Consumables are part of PerkinElmer’s broader aftermarket business, which includes anything other than the box, such as parts, accessories, and services. Although the company doesn’t report its consumables sales, Spoldi says its business is “in line with the industry.” PerkinElmer also offers a service and equipment management program called OneSource that covers any vendor’s instruments in a customer’s lab.
“We have been keen on trying to create a relationship with customers, not only at the acquisition of the box, but also with what comes after the acquisition,” he says. “We have a multivendor approach to all our accessories and consumables, and we would like to be instrument agnostic in our development of new products.”
So even as the company develops complete systems around its own product offerings, it also provides protocols and methods to allow customers to operate seamlessly on whatever instrument platform they are using, Kerslake explains. Customers “don’t want to be tied into a whole work flow from one supplier when they can look at the best of breed, even if they already have a competitor’s box or instrument in the lab.”

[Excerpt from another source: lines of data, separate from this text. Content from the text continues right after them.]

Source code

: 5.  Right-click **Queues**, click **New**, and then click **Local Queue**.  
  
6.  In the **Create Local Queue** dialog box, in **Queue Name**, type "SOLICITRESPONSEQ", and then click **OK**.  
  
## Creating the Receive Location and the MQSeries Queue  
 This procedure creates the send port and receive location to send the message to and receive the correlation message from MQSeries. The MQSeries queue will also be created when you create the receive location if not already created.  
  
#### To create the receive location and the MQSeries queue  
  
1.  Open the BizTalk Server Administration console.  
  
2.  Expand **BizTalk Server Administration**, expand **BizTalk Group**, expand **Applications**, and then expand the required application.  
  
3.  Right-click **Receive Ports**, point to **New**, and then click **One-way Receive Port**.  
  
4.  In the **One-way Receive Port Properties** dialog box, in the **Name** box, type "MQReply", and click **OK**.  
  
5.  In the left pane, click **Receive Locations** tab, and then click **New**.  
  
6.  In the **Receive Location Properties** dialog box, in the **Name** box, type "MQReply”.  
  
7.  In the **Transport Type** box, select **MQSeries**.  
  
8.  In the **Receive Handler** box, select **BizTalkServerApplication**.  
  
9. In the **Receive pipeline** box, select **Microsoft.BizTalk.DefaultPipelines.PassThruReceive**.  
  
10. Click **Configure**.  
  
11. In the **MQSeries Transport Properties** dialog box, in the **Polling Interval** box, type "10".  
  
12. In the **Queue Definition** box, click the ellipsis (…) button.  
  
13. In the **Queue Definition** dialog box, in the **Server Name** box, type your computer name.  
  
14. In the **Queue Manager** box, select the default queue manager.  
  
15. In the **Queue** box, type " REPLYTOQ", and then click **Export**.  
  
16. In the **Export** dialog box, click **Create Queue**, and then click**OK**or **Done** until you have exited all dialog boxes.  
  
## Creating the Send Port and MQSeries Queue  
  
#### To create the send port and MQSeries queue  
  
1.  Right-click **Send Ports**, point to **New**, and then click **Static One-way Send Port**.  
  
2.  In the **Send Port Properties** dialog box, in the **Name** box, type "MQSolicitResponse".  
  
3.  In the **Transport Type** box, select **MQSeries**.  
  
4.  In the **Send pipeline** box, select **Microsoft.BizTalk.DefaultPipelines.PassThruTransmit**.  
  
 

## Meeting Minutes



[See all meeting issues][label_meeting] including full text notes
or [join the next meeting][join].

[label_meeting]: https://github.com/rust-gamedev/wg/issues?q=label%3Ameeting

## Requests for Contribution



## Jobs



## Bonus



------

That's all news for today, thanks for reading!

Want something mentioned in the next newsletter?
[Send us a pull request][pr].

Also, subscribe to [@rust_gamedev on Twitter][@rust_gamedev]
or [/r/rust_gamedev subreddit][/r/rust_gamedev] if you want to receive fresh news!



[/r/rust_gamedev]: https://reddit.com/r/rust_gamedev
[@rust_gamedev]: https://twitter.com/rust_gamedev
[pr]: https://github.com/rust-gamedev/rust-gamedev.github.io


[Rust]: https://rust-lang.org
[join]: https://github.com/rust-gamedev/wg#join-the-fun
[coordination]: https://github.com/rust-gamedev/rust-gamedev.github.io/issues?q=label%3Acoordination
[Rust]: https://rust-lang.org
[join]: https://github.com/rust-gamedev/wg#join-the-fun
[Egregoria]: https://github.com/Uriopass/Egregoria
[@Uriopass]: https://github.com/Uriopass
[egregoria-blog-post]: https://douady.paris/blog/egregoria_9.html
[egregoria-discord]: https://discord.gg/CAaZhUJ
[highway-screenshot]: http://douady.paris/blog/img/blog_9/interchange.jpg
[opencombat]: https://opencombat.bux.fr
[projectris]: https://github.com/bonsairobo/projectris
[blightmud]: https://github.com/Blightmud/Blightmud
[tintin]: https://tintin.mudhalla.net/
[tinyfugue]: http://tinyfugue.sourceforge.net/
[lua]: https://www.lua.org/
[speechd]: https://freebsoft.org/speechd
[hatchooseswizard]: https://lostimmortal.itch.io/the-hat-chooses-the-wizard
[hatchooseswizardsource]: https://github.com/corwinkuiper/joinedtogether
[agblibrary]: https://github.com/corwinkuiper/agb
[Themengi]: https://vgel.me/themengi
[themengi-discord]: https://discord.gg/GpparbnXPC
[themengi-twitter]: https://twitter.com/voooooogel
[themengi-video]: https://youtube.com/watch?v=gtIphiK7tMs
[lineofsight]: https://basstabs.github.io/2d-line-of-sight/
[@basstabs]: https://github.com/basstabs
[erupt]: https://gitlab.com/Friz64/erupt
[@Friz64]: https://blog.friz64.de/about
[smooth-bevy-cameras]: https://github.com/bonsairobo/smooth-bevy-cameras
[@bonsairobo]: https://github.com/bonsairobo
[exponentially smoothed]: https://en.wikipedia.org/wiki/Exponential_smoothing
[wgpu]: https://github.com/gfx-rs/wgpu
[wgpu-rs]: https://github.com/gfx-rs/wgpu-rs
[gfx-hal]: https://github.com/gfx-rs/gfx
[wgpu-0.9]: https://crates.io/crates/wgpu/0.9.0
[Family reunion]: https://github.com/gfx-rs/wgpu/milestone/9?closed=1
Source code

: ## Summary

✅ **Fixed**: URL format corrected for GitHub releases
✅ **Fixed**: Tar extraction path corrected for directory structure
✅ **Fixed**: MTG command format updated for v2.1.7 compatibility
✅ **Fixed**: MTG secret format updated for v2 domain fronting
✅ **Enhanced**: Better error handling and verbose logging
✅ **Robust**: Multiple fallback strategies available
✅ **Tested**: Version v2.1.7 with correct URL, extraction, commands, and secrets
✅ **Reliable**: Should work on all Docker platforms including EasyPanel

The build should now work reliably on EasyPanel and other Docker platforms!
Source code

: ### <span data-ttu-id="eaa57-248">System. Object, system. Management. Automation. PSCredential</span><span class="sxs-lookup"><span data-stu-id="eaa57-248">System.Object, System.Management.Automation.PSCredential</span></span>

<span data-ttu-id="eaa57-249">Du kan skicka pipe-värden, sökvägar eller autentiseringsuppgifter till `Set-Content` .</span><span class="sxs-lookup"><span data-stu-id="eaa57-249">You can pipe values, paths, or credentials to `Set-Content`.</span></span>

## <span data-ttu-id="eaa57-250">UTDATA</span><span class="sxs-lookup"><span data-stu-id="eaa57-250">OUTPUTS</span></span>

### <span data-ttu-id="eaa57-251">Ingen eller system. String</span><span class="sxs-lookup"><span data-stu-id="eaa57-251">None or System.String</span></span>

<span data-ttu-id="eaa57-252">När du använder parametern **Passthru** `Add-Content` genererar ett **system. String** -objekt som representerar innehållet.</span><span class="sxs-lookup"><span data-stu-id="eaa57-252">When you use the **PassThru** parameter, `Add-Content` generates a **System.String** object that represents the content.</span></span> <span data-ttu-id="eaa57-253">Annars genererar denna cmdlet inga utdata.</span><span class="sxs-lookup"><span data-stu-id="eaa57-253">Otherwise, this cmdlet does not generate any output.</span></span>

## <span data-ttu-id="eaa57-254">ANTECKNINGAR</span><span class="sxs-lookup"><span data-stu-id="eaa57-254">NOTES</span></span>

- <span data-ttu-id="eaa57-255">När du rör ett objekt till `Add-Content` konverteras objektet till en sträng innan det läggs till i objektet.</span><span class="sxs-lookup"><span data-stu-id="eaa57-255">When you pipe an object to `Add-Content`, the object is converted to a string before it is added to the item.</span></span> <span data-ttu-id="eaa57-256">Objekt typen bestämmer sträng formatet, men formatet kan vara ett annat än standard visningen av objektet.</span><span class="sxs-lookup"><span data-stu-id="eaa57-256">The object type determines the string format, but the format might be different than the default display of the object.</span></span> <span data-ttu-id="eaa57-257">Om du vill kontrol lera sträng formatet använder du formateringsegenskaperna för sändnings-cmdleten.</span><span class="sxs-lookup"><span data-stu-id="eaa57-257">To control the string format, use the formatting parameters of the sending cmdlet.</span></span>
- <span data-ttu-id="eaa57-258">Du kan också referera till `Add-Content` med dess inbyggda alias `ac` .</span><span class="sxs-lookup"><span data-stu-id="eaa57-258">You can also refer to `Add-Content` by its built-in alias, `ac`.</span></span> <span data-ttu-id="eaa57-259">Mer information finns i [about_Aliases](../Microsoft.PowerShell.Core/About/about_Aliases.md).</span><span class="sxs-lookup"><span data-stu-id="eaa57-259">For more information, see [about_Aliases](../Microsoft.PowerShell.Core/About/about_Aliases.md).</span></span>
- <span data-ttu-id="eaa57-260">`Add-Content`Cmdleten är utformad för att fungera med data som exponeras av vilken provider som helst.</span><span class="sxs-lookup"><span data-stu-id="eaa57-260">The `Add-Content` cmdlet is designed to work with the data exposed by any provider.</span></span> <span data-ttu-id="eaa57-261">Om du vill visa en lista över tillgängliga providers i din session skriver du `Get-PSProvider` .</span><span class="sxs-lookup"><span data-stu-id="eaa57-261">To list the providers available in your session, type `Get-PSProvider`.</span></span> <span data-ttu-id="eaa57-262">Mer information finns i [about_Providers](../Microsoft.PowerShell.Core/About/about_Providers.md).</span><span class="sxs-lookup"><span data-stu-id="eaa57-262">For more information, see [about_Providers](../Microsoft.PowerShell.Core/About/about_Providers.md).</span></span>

To offer the range of products that it does, PerkinElmer conducts product development and manufacturing in-house or through partners. And it invests substantially “in new consumables and newer technologies, whether it’s advanced materials, different lamp sources, or other pieces that allow an instrument to perform to the detection limits required,” Kerslake says.
Similarly, Agilent Technologies is looking to consumables to help expand business, not only with existing customers, but also with users of non-Agilent instruments. In March, the company launched its CrossLab supplies program for gas chromatography, which supplies consumables for several companies’ GC systems.
The firm’s strategy is to sell products across work flows, explained Life Sciences Group President Nick H. Roelofs in a September presentation for analysts. In addition to GC supplies, Agilent’s other consumables include lab reagents and microarrays, as well as LC and sample-prep products. Consumables make up about 20% of $1.3 billion in combined sales for Agilent’s chemical analysis and life sciences groups and grew 22% for the 12 months ending on Oct. 31.
“It is a really nice renewable revenue stream,” Roelofs said. “With our new moves and portfolio expansions from recent acquisitions, we are seeing a lot of opportunity here.”